• _Direction_: Extract every line of the records below that contains the string "JSON".

════════════════

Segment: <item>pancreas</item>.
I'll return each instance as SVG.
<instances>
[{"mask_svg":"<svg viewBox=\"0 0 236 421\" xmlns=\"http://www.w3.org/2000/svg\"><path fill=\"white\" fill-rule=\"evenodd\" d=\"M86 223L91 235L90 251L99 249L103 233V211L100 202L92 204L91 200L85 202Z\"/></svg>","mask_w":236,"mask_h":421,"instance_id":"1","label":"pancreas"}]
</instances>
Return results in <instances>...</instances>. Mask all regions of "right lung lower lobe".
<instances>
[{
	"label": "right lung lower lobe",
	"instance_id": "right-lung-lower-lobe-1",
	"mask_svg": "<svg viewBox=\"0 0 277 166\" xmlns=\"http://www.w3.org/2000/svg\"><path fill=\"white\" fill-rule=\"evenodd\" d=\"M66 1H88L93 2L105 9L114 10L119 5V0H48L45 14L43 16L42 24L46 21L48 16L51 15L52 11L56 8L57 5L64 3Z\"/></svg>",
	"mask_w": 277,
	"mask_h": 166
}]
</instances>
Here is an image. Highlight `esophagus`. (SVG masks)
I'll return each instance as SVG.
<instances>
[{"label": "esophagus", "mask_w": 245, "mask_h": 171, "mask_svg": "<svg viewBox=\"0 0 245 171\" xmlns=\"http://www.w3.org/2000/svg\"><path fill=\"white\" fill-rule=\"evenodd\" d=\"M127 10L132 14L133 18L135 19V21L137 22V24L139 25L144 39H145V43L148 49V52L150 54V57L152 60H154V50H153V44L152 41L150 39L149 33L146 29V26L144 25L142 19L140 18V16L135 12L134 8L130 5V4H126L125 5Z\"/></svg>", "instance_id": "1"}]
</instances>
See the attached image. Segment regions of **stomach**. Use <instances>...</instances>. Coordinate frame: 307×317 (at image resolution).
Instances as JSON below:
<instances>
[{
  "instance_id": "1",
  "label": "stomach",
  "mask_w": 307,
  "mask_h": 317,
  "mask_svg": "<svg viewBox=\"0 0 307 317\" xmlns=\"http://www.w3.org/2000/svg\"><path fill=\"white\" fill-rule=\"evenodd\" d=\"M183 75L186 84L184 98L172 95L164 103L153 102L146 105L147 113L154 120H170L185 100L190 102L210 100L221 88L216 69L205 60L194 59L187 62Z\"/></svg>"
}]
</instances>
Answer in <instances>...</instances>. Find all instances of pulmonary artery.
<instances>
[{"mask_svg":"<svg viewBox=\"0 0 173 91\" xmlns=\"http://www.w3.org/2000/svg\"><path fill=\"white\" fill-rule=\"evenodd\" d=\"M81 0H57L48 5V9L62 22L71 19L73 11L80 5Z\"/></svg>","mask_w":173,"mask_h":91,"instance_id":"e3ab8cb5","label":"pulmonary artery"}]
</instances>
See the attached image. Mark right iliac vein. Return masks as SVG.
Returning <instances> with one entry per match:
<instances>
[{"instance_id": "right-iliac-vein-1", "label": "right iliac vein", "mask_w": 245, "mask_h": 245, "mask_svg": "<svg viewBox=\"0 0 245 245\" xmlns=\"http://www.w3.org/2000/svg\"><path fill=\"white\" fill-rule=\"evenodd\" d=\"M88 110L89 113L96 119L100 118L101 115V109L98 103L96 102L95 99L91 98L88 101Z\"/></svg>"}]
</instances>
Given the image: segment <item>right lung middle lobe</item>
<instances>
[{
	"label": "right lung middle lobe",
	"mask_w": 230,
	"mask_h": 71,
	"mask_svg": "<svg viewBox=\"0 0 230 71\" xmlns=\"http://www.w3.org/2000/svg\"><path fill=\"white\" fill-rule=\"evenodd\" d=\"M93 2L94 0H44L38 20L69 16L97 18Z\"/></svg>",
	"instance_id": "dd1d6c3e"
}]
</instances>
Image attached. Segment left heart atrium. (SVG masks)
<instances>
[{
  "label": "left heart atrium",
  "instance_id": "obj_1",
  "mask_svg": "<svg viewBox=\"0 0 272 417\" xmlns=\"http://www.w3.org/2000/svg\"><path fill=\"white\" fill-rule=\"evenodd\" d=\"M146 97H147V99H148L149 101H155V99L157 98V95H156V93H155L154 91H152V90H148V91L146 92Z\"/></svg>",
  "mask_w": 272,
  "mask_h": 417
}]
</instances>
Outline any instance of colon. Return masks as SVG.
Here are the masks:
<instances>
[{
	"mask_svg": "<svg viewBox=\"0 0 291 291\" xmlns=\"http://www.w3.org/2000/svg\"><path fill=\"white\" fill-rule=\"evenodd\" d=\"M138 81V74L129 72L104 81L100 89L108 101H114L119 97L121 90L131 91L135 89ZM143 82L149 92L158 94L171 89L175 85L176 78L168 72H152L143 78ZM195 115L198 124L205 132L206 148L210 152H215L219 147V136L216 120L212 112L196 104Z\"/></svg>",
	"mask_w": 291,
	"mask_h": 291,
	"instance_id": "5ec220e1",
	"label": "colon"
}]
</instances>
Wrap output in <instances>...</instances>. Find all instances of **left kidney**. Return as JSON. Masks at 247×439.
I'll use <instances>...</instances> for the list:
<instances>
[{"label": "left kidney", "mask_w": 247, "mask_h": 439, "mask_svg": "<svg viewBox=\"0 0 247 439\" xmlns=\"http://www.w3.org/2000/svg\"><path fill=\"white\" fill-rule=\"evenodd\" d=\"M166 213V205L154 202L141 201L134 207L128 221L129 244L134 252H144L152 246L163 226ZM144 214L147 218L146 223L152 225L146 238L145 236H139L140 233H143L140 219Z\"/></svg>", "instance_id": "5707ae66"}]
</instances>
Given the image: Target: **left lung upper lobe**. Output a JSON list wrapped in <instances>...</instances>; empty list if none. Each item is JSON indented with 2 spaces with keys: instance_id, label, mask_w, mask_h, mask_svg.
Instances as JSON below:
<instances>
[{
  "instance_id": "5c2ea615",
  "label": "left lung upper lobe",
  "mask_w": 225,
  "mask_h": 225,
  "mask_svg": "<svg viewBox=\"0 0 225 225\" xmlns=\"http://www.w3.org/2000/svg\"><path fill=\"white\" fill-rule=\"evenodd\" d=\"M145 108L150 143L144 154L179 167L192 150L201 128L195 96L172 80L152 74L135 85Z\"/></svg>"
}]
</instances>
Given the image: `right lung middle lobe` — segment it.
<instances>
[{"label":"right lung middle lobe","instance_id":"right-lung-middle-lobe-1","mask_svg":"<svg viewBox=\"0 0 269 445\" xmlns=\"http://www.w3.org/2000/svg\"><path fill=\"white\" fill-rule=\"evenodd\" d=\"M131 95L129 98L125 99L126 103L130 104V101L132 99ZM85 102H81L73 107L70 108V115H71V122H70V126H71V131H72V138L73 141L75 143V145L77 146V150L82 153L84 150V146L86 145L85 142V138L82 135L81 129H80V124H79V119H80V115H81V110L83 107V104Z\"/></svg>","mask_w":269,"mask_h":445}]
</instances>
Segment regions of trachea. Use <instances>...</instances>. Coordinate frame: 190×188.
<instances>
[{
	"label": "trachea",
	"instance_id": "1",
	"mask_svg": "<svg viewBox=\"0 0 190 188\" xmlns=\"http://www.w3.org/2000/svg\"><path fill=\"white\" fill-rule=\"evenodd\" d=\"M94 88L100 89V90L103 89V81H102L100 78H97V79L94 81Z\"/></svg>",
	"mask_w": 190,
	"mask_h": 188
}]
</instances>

════════════════

• _Solution below_:
Instances as JSON below:
Wrap output in <instances>...</instances>. Find all instances of **left kidney**. Return as JSON. Masks at 247×439.
Given the image: Target: **left lung upper lobe**. Output a JSON list wrapped in <instances>...</instances>; empty list if none. Each item is JSON indented with 2 spaces with keys: instance_id, label, mask_w, mask_h, mask_svg.
Instances as JSON below:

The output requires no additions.